Document extract:
Although, at present, the composition of the Panel Body has not been interjected and the process of addressing disputes through Panel Body is still in continuance. However, the problem is as per the trends, in 67 percent of the cases, one of the parties to the dispute appeals the finding of the panel body and thus; when the Appellate Body is itself dysfunctional, the order remains non-binding and the whole mechanism of the dispute resolution is disrupted severing the gravity of the political disaster. The reasons for the U.S. to block the normal functioning of the Appellate Body have been shared with other countries as well. Fortunately, no other country has repelled in the way the U.S. is exclaiming to address the loopholes. The dissatisfaction of the U.S. administration with the WTO is not a secret anymore when Mr. Donald Trump labeled the WTO as ‘disaster’ for their nation.
The reason for the U.S. to express dissatisfaction is because of the overreaching power that Appellate Body enjoys. To combat that, on a lighter note, the U.S. has shown a preference of going back to the non-binding dispute settlement system that was prevalent at the time of GATT, 1948. Ironically, it was the U.S. who during the Uruguay round of negotiations (1986-1994) pressured and voted for creating a dispute redressal system that is binding and enforceable, however as the tables have turned now and the Appellate Body has become an irksome affair for the U.S.
The central issue of the U.S. to cordon the appointment revolves around the problem ofjudicial overreach. To elaborate the claim, the U.S. believes that the dispute settlement system interprets the WTO rules in such a way that instead of simplifying, it rather creates new obligations for the WTO members. What the U.S. believes is that the Appellate Body drifts away from its original mandate due to its practice of issuing decisions that either burden the WTO members with new obligations or diminishes the right they enjoyed earlier.
Further, the U.S. has raised the objections against the procedural irregularities by the Appellate Body. Entangling the issues of the procedure, firstly, the U.S.has pointed out the contradiction of the DSU rules adopted by the WTO members and the Appellate Body Working procedure which are drawn up by the Appellate Body itself. As per the Rule 15 of the latter, it allows the Appellate Body members to remain on board and to continue to serve on appeals which are pending during their terms; however, as per Article 17.9 of the former, a member enjoys the position for a fixed four-year term. Thus, the Appellate Body working procedures violate the provisional requirement as laid down in DSU rules.
The second procedural issue raised by the U.S. deals with the violation of completing the report by Appellate Body within the time frame of 90 days as prescribed by the DSU rules. The US has pointed out that the extraordinary delay violates the mandate of a speedy trial and further it negates the right of the complaining party as well as the party brought to dispute due to the hauling of their economies to a hiatus. It is the belief of the U.S. that the prospective incapacitation of the Appellate Body is undoubtedly a menace for the WTO and its members because once the report of panel body is appealed, it cannot be made enforceable unless the appellate body decides and thus, it holds the country for the indefinite timeframe not authorizing the party to retaliate on whose favour the panel body decided the dispute.

Material provided:
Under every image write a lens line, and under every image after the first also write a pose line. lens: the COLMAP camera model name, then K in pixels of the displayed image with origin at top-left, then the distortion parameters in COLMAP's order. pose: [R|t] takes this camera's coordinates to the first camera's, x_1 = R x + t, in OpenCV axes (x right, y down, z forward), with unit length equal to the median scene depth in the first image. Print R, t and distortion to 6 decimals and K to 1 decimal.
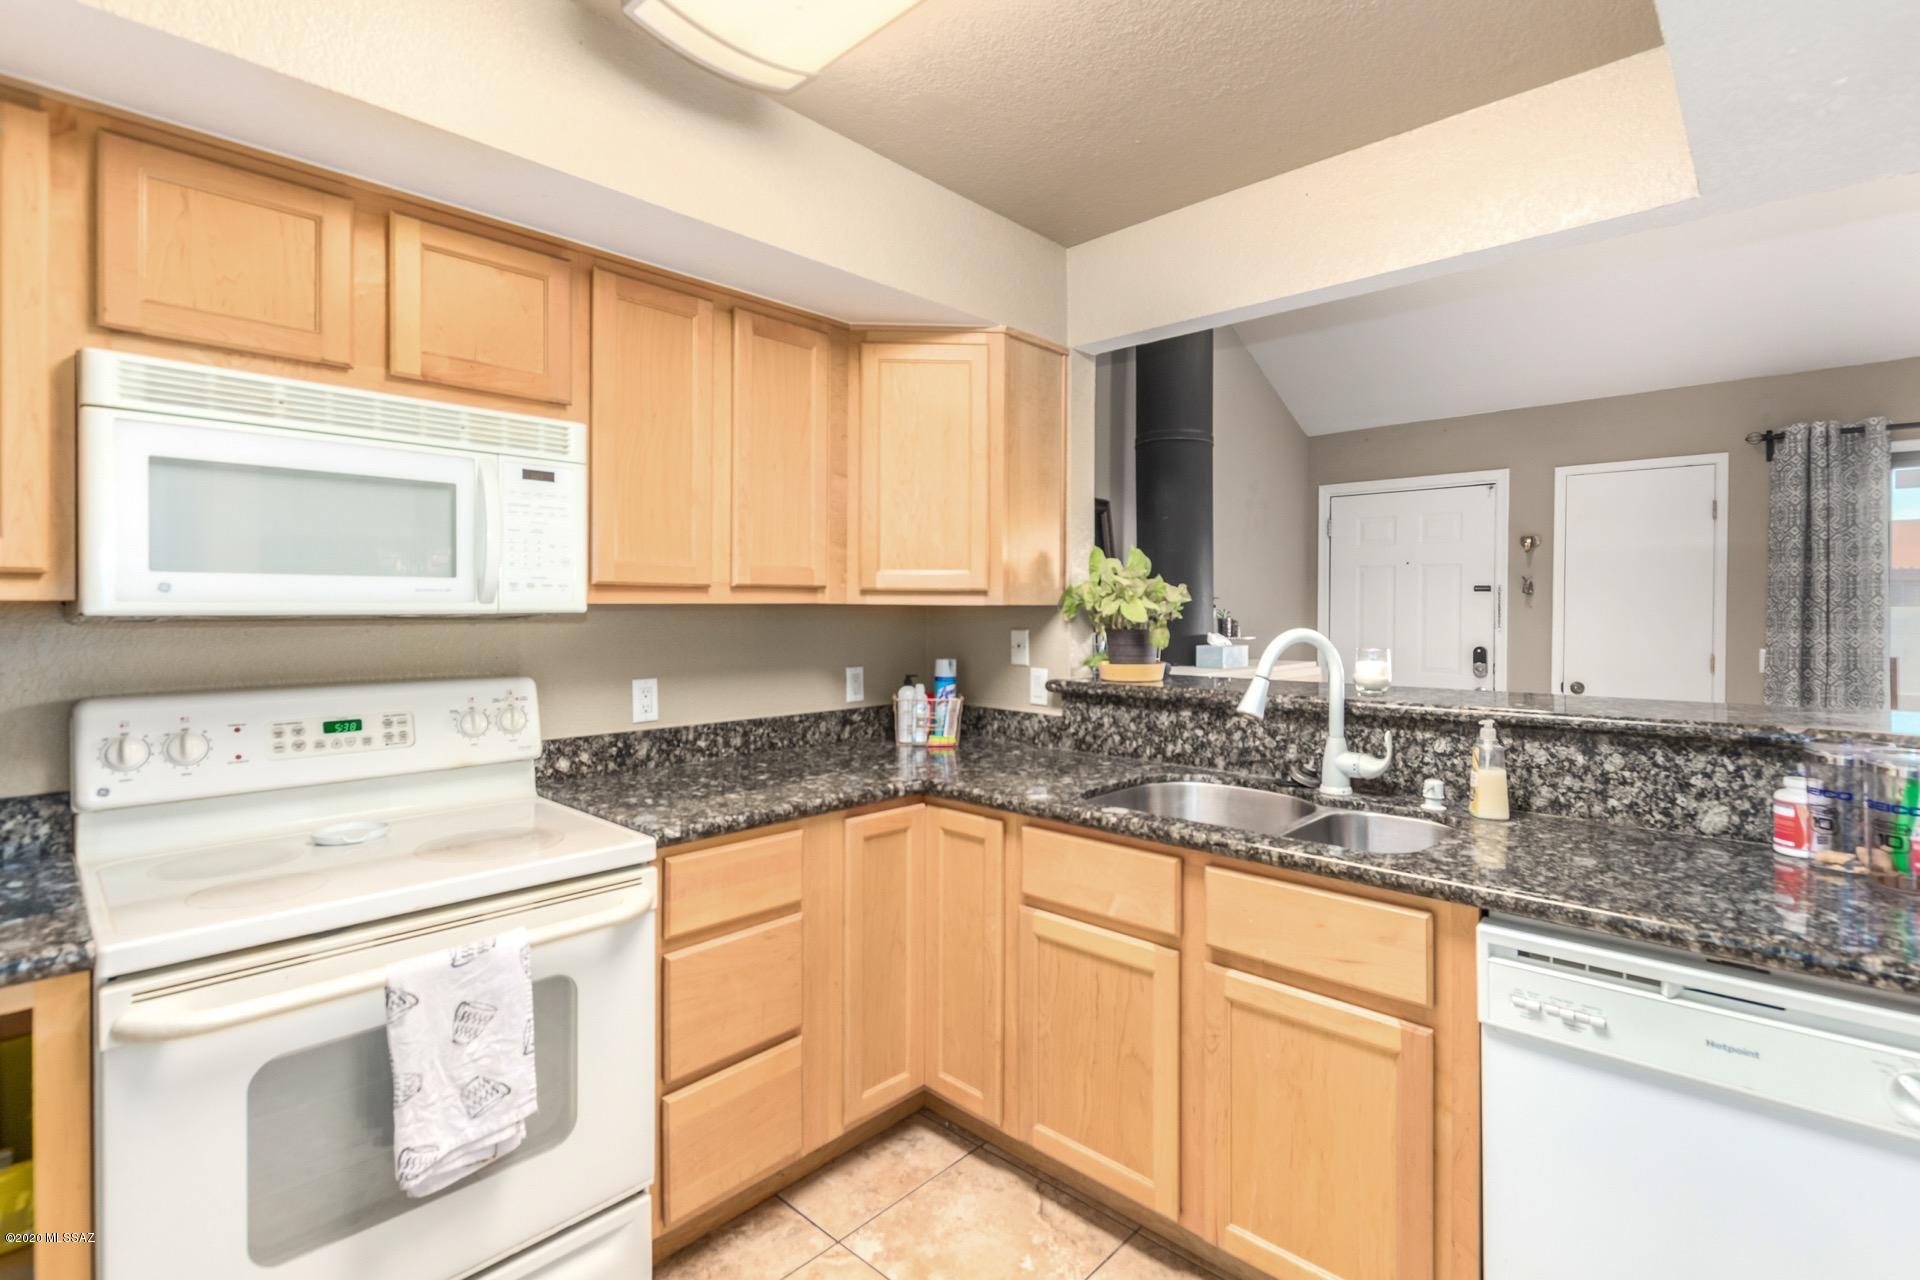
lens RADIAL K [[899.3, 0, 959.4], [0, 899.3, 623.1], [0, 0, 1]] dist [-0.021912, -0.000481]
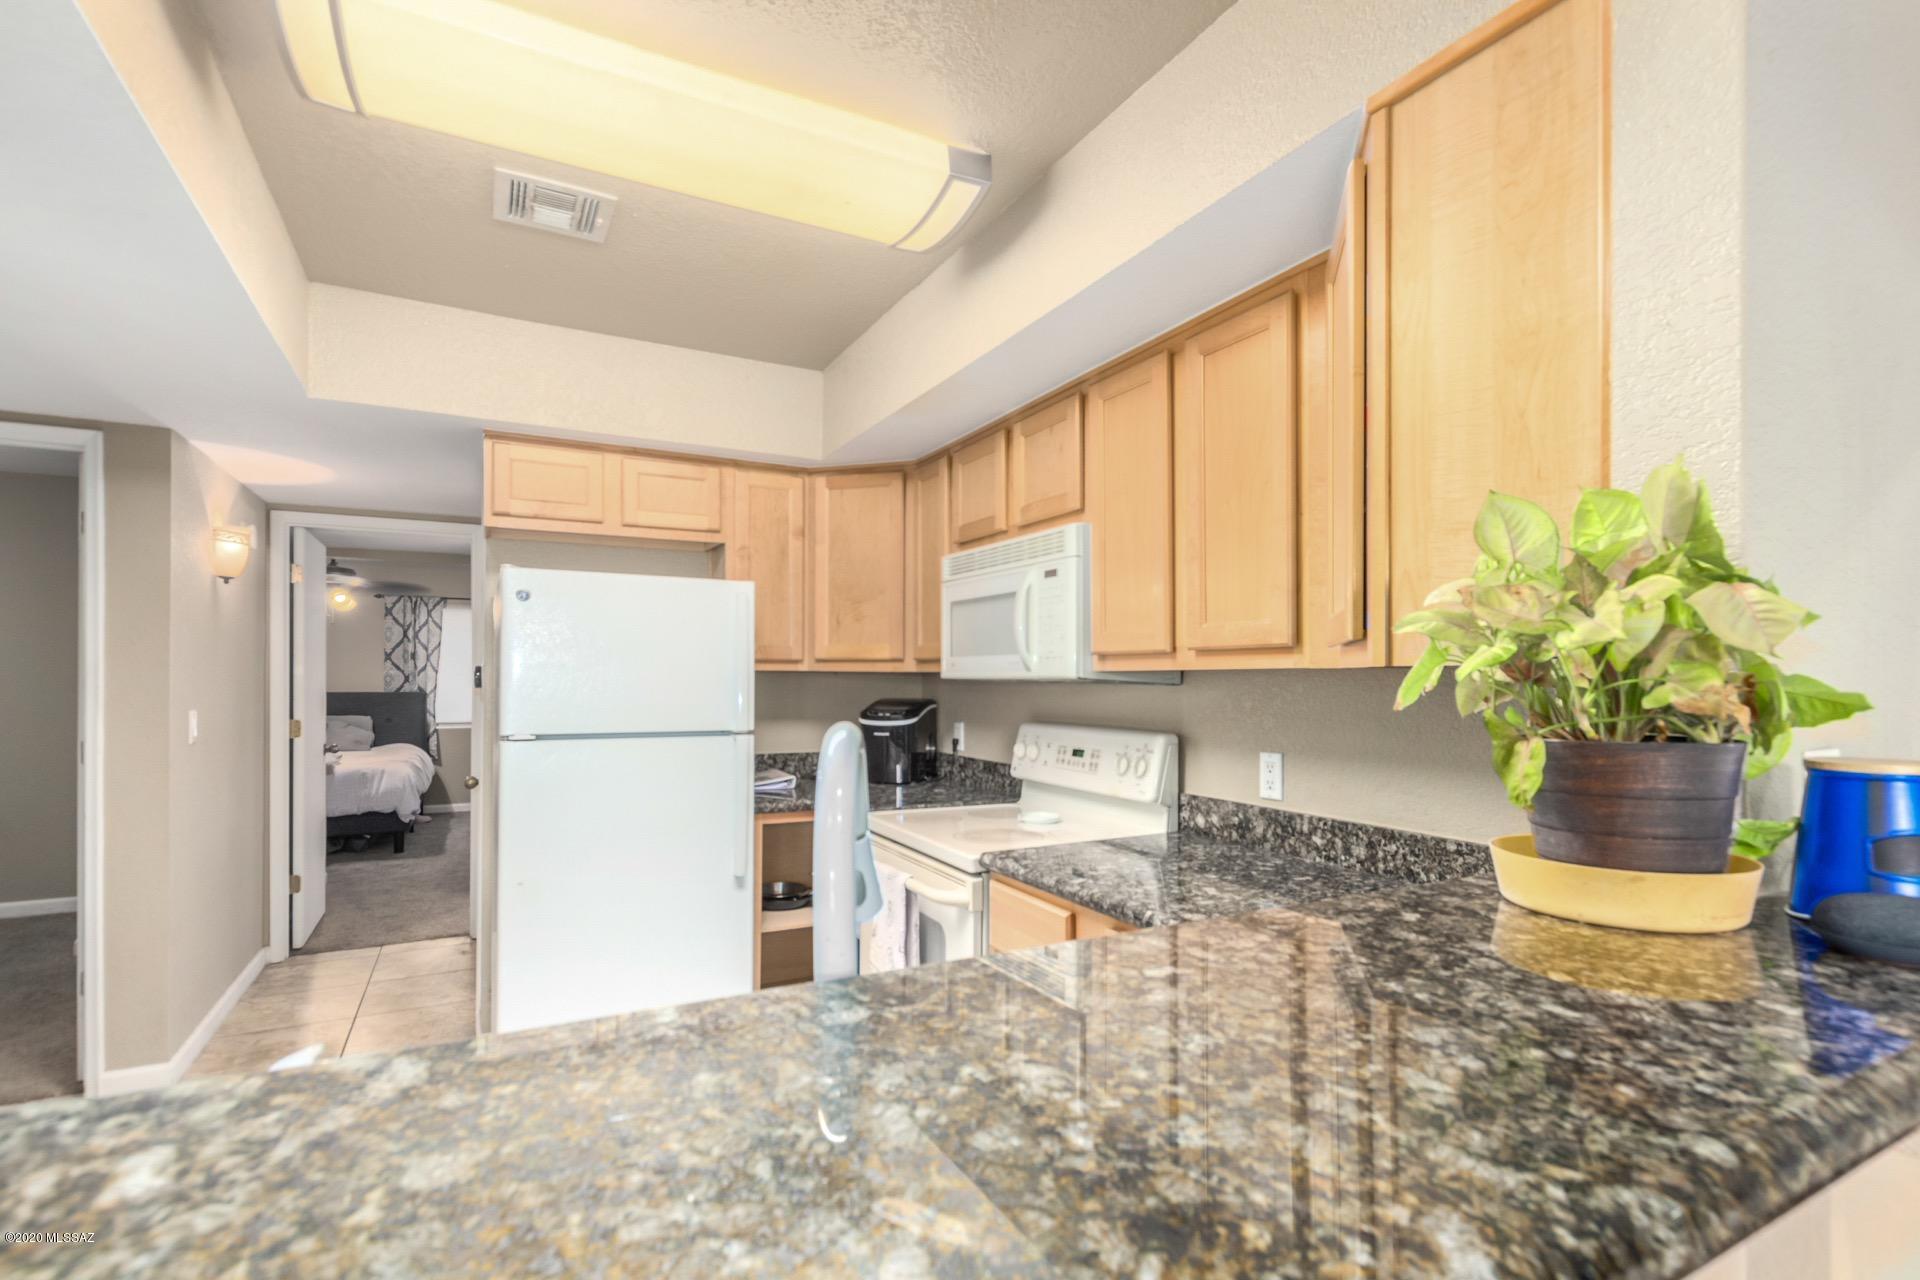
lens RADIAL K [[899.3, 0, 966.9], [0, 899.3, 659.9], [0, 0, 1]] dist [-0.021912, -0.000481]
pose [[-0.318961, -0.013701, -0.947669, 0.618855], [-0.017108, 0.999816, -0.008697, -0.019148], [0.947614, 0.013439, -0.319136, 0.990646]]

---

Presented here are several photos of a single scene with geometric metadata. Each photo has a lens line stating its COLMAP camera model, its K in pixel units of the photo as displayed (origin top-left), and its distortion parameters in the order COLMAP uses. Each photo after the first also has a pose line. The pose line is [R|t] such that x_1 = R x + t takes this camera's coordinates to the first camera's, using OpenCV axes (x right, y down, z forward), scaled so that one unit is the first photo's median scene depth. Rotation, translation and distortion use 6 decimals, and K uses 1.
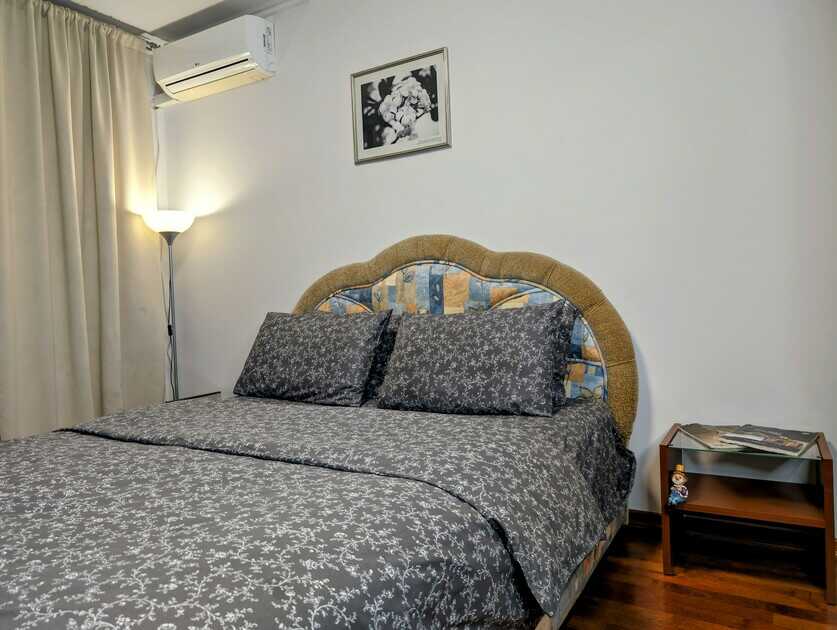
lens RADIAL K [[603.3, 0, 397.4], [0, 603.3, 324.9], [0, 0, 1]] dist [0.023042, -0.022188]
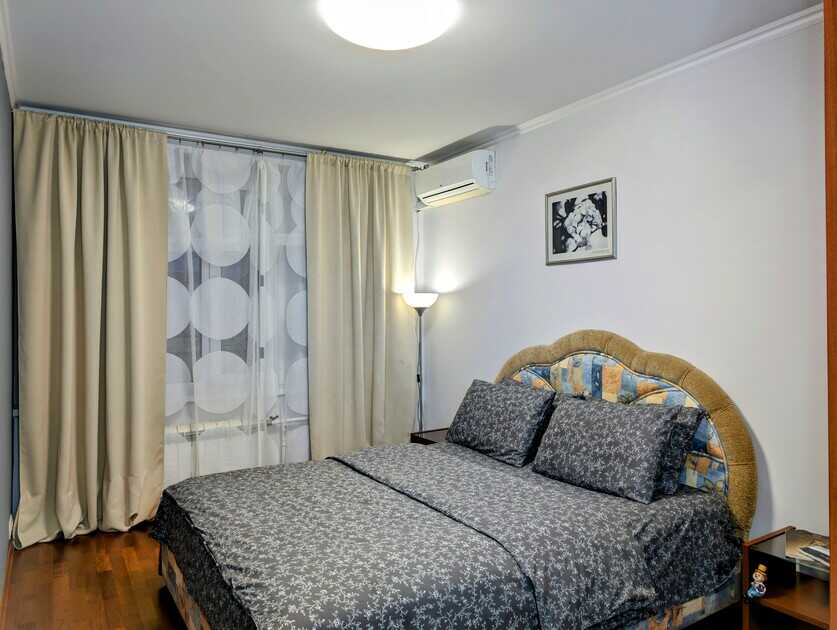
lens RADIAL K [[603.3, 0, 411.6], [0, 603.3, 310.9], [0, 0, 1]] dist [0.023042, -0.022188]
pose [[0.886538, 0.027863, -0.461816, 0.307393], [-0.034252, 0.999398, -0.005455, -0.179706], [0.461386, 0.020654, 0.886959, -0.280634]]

Your instructions:
According to the text on the WTO Appellate Body, in what share of cases does one of the parties appeal the panel body's finding?

Exercise response:
67 percent